Start of Listed records

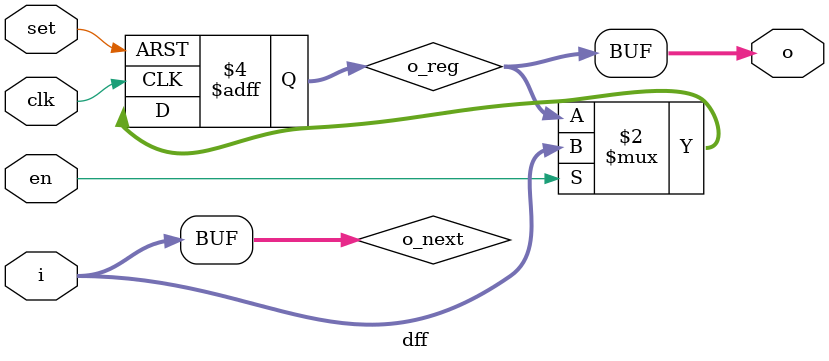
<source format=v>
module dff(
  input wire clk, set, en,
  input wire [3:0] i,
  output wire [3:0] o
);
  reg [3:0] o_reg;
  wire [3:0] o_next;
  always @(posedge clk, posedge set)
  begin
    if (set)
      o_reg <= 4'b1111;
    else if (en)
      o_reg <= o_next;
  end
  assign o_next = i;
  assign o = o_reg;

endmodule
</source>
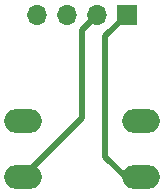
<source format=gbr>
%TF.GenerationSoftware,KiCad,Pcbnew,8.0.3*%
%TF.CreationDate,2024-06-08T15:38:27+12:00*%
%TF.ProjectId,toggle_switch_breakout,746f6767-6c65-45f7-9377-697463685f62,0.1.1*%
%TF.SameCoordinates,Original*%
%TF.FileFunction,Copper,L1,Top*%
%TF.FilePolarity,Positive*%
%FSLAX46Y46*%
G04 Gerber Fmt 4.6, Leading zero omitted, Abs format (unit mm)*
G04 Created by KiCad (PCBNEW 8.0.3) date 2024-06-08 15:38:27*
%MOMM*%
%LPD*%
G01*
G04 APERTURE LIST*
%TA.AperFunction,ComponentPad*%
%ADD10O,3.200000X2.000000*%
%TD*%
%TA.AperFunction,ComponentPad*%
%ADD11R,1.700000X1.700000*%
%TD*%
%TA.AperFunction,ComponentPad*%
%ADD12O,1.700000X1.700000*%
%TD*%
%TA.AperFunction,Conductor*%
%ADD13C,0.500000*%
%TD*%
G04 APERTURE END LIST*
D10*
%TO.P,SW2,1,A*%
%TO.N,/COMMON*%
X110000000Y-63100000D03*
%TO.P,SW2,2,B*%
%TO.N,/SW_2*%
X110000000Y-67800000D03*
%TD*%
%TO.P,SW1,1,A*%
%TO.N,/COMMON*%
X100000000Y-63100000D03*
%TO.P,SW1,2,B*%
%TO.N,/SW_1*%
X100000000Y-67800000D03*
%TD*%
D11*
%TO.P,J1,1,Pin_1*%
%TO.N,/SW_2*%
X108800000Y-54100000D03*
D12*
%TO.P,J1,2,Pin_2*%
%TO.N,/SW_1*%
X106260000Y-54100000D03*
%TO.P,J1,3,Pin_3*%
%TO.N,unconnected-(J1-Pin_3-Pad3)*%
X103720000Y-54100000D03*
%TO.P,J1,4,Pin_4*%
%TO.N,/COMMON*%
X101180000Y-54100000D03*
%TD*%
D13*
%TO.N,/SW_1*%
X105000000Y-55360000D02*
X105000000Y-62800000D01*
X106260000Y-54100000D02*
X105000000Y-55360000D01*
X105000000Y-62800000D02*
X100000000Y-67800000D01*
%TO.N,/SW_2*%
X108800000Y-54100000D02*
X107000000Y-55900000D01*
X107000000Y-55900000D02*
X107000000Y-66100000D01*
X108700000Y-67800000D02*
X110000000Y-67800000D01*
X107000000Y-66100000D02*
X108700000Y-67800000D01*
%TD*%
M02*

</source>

End of Listed records
Start of Listed records

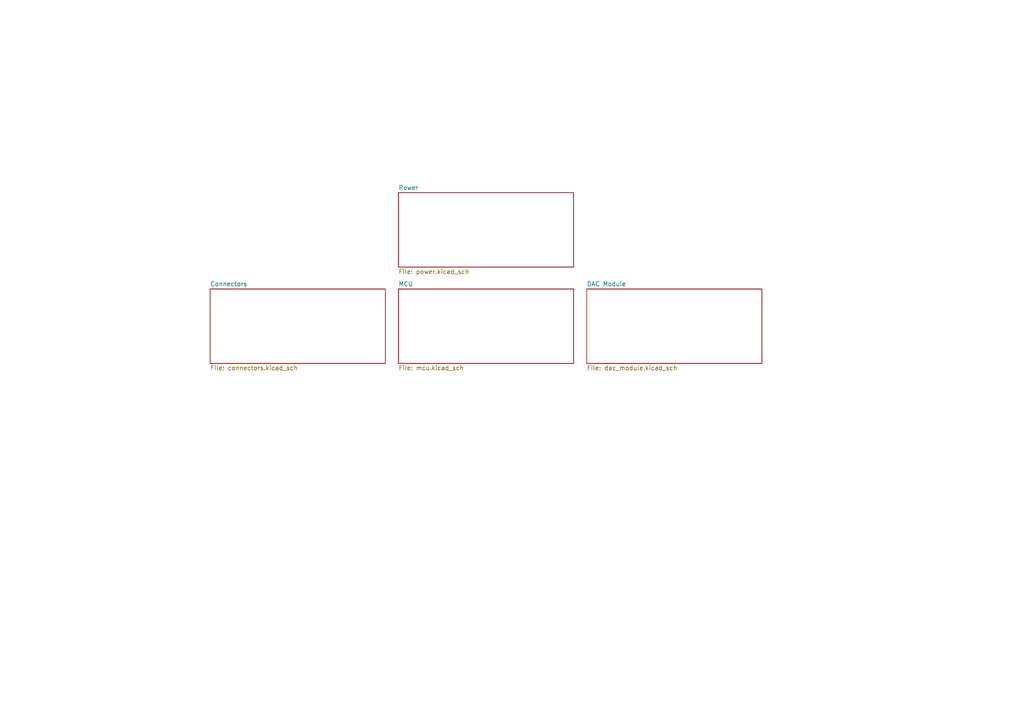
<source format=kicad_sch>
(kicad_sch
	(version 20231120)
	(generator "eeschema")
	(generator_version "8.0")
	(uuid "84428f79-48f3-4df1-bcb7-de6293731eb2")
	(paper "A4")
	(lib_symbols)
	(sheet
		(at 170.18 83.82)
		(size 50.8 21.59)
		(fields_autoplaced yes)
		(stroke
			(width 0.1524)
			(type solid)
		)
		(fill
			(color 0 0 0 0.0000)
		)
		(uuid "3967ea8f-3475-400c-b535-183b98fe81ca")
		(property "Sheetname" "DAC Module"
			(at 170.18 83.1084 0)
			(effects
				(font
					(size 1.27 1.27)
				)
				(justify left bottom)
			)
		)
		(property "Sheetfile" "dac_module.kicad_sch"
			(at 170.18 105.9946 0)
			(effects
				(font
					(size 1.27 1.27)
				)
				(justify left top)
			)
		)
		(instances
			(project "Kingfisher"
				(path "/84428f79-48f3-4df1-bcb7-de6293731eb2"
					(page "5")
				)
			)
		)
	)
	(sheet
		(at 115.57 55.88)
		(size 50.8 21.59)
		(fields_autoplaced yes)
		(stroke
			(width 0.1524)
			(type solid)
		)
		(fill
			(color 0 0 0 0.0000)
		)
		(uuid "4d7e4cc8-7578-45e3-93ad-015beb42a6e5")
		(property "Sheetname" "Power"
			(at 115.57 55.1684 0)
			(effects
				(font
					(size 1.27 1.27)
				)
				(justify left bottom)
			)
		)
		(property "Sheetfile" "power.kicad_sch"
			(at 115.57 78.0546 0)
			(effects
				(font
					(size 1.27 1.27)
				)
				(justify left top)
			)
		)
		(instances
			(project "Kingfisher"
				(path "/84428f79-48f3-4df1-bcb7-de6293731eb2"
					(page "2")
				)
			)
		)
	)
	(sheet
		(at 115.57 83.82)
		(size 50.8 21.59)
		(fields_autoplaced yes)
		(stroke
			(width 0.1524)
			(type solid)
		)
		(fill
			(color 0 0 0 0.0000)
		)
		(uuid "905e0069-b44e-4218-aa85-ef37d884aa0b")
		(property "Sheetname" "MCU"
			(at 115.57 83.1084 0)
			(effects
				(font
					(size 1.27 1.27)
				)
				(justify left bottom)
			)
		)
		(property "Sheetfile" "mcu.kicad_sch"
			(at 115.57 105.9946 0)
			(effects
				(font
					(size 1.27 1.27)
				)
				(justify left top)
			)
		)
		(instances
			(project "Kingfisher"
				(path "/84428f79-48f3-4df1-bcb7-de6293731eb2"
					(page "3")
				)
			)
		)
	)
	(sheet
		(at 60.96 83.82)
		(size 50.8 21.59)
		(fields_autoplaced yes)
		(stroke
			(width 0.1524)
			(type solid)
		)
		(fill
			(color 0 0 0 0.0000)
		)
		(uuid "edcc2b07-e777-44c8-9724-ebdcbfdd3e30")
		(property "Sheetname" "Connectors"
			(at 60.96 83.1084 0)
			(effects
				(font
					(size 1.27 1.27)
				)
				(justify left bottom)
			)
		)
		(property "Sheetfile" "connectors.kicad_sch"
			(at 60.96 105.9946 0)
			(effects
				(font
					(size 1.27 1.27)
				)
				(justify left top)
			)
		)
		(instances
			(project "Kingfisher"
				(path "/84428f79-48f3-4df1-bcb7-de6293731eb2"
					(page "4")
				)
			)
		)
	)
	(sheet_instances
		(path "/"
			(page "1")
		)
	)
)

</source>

End of Listed records
Start of Listed records

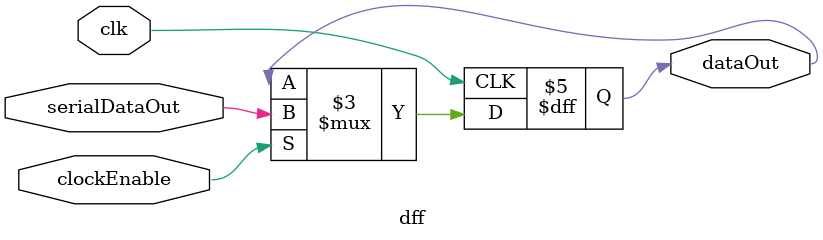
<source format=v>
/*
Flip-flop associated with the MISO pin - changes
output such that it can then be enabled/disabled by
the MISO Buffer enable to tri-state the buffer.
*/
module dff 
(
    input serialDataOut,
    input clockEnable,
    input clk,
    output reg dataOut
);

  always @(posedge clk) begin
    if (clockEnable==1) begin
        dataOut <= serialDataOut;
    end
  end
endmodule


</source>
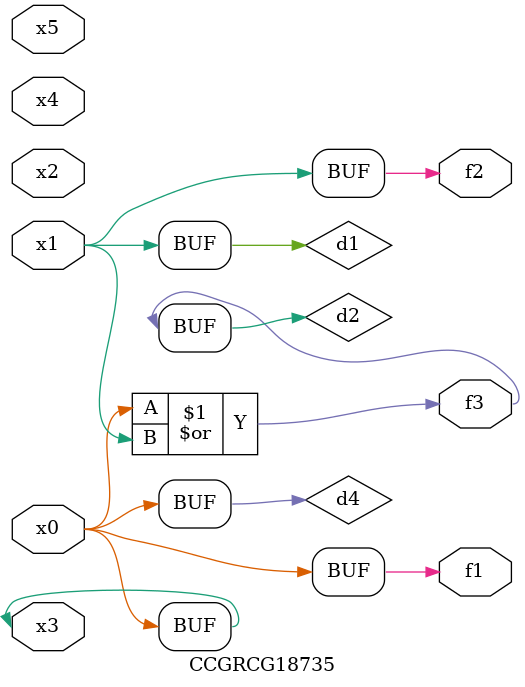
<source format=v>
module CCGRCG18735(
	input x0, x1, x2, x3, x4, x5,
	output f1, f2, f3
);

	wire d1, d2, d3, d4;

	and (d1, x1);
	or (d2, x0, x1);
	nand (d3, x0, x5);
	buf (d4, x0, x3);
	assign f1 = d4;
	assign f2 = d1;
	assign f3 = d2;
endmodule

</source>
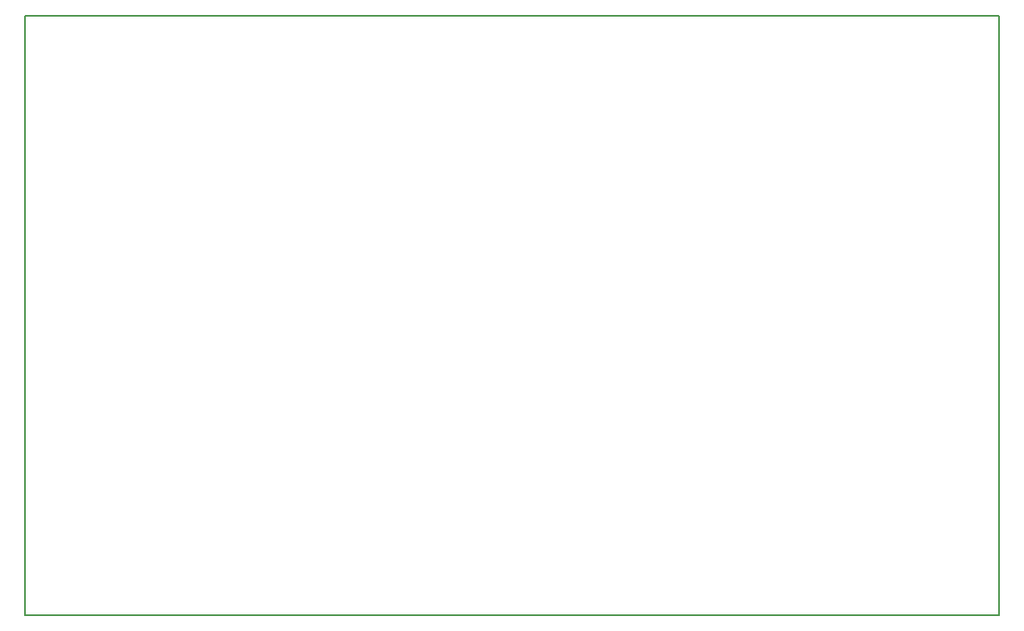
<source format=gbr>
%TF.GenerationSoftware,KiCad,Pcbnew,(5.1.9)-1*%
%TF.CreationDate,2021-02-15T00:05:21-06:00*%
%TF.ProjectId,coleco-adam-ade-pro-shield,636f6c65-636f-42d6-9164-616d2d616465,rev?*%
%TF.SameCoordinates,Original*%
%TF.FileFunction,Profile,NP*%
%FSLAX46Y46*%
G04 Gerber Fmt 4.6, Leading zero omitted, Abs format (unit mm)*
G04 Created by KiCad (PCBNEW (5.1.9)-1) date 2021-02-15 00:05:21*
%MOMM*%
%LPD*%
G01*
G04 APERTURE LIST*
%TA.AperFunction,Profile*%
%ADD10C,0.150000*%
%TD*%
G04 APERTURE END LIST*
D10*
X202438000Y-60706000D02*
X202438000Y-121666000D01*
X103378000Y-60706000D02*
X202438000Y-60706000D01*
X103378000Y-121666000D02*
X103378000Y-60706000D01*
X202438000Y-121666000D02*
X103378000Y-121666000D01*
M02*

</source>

End of Listed records

▶ _Exercise details_: Please tally the lines of the listing that include the string "FileFunction". The number is the whole answer.

▶ _Result of the task_: 2